- [EXCERPT]
第十三卷第一期   九十七年三月十五日出刊    March 2008

 

實中力與美攝影欣賞

活動看板

     
AQ達人
 
   

教育部「3Q VERY MUCH」生命教育系列

校園AQ (Adversity Quotient)「逆境智商達人」優勝作品

 

The True world

by Saga Ringmar , age 12,

Bilingual Department

When I look out the window I don't usually see the same thing twice. It is not only because the weather is changing, or the neighbors are switching the tiles on their roof. It is because we are continuously going on trips, and experiencing the world. My family and I enjoy adventure, every vacation we go on trips to places around the world. China, Italy, and France-- it's quite possible that we've been there. It is easy to say that you have traveled a lot, and easier still to say you have moved, but the actual process is way harder than it seems. That's why I love it.

My name is saga Ringmar, I am 12 years old. My dad is Swedish; my mom is American. I have lived in London, Thailand and now Taiwan. For 5 years I lived in London, experiencing the busy streets with the mixed ethnicities, and the small local schools that had a very simple schedule. Then, after those 5 years, we went to Thailand for a one-year trip, where we encountered the palm trees, food, beaches and a whole new world of people. After Thailand we moved back to London, but ever since then we didn't feel quite at home. After maybe another 4 years, we were tired beyond thought; the idea of moving to another exotic place haunted our dreams. We had to go. So in the year of 2006, we were off to Taiwan--which is where we are now, settling in amongst the beautiful mountains, and the Chinese language. And some how, although we are thousands of miles away from London, it feels like home has followed us, although it is hard--we are now just beginning to find our way around. We know how to order duck, ask directions in our 'brilliant' Chinese, and have even made a few friends.

 

    For some people the world seems a scary place, and it's best to just stay home. Some people, I can frankly say are just like Hobbits(only without the hairy feet).Some people travel everywhere, and move every year, their parents work all over the world so the kids are tossed around like toys. If you’re them, you see a lot, but you never get to have a real proper life. That's why I love mine, we move because we love new places, and as a family enjoys sharing the excitement. Not because we have to.

 

“Oh you are so beautiful! Where you come from?” A lady selling stinky Tofu asks us over the blazing pot, as we try and breathe without sniffing the stench. It is an easy question, ‘where do you come from?' It isn't so hard to answer, unless you’re us. What would you say if you were me? I can't answer “America”, because I've never lived there, I’ve lived in London but my parents aren't from there, even Sweden could be a possibility. And all this poor lady wants is a simple answer; she doesn't want my life biography. I usually say Sweden, or London-- maybe even America.

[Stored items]
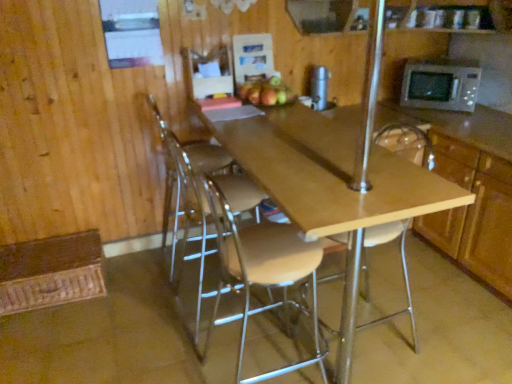
Question: Is silver metallic thermos at upper center bigger or smaller than matte brown apple at center?

Choices:
 (A) small
 (B) big

Answer: (A)

Question: Is silver metallic thermos at upper center in front of or behind matte brown apple at center in the image?

Choices:
 (A) behind
 (B) front

Answer: (A)

Question: Considering the real-world distances, which object is closest to the wooden cabinet at right?

Choices:
 (A) silver metallic microwave at upper right
 (B) wooden seat at center, placed as the 3th chair when sorted from left to right
 (C) clear plastic chair at center, which is the third chair from right to left
 (D) light brown wood stool at center, positioned as the 2th chair in right-to-left order
 (E) light wood/matte table at center

Answer: (B)

Question: Which is nearer to the light wood/matte table at center?

Choices:
 (A) matte brown apple at center
 (B) wooden cabinet at right
 (C) clear plastic chair at center, which is the third chair from right to left
 (D) silver metallic microwave at upper right
 (E) brown woven mat at lower left

Answer: (C)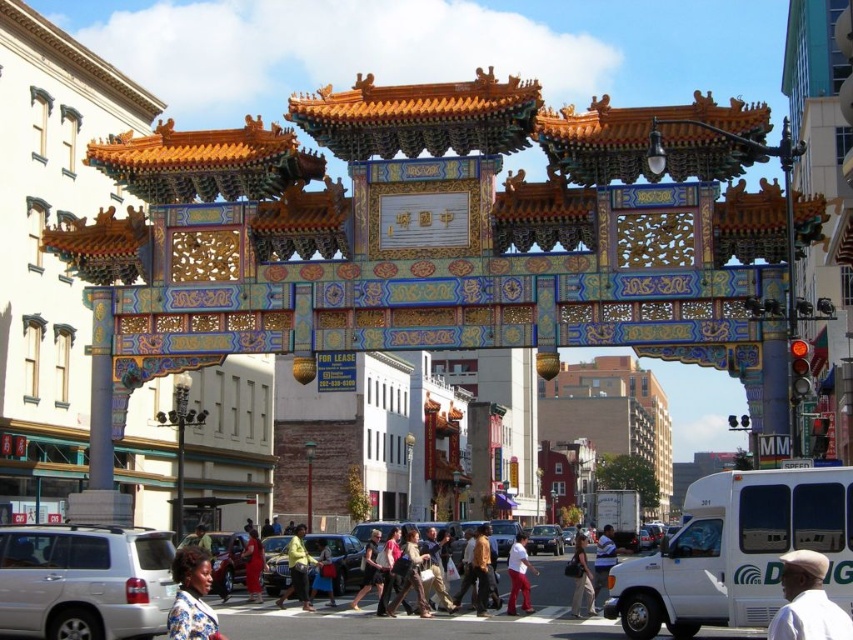
You are a delivery person standing at the blue floral dress at lower left and need to reach the matte black jacket at center to deliver a package. The delivery robot you are using has a maximum range of 20 meters. Can you successfully deliver the package without needing to recharge?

- [EXERCISES TO COMPLETE]
**a)** According to the essay, in what year did the family move to Taiwan?
**b)** Rewrite the stretch of the essay from "教育部「3Q VERY MUCH」生命教育系列" through "why I love it.", putting "journeys" wherever "trips" appears.
**c)** Carry the essay about growing up while moving between countries forward from its last sentence.

- [ANSWERS FOR THIS EXERCISE]
**a)** 2006

**b)**
教育部「3Q VERY MUCH」生命教育系列

校園AQ (Adversity Quotient)「逆境智商達人」優勝作品

 

The True world

by Saga Ringmar , age 12,

Bilingual Department

When I look out the window I don't usually see the same thing twice. It is not only because the weather is changing, or the neighbors are switching the tiles on their roof. It is because we are continuously going on journeys, and experiencing the world. My family and I enjoy adventure, every vacation we go on journeys to places around the world. China, Italy, and France-- it's quite possible that we've been there. It is easy to say that you have traveled a lot, and easier still to say you have moved, but the actual process is way harder than it seems. That's why I love it.

**c)**
 

When you move around from place to place, you begin to realize the ways to cope with different problems in your everyday life either abroad or in a new country. For one thing, people in the country I go to may be kind of mean to me, and let me and my family travel with no help, like sinking in the ocean. Others may be thrilled we are there. In China, Beijing we were worshiped like gods, everyone wanted our picture and wanted to take photos with us. There were about 50 people crowding around us watching my sister eating a banana! I sadly have no way to shoo these people away, live with it--that's what I do. Here in Taiwan it's the language that is frustrating. Now I understand kind of a lot and can say enough to order a hamburger and some fries. But what did I do in the beginning? Well, the finger is a beautiful body part, I just point to what I want to get; however, if it isn't ordering and someone just wants to speak to me, I simply shrug my shoulders and say: “I don't know” in English, they usually get scared and then run away. One tactic my Grandma used to communicate was to use sign language, once when she was ordering fried chicken, she started clucking like a hen and pecking at me and my mom. After a long time of my grandma's endless clucking, the man at the fried Chicken counter finally understood. Hm...maybe I will stick to the pointing.

         

I hate Jet Lag, I like to sleep it has to be said. Ever since I had to stay up late at night studying for tests at night I have begun to grow a love for my bed. But Jet Lag can make you feel rotten, you want to enjoy the sights but instead you only collapse into a tired heap. I usually sleep three days in a row, and then when I finally wake up I've had enough sleep for the whole week, and am ready to start timing myself into the usual times. This leaves us happy and jolly to discover everything new around me, and trust me...it's worth it!

 

People in Taiwan tend to 'think about their future’, their parents have their whole lives planned out for them and nothing can go wrong. My only goal in life is to enjoy life while I can, and go to the 10 most exciting places on earth. I love seeing others life styles, from the blazing hot, humid apartments to the small snow-covered cottages. Live styles are what make up the world-and if we really want to experience the true difference in culture we should see for ourselves. I mean it's easy to say:’ I saw this picture of how life is in Zimbabwe'' if you really want to know what it's like. Go There.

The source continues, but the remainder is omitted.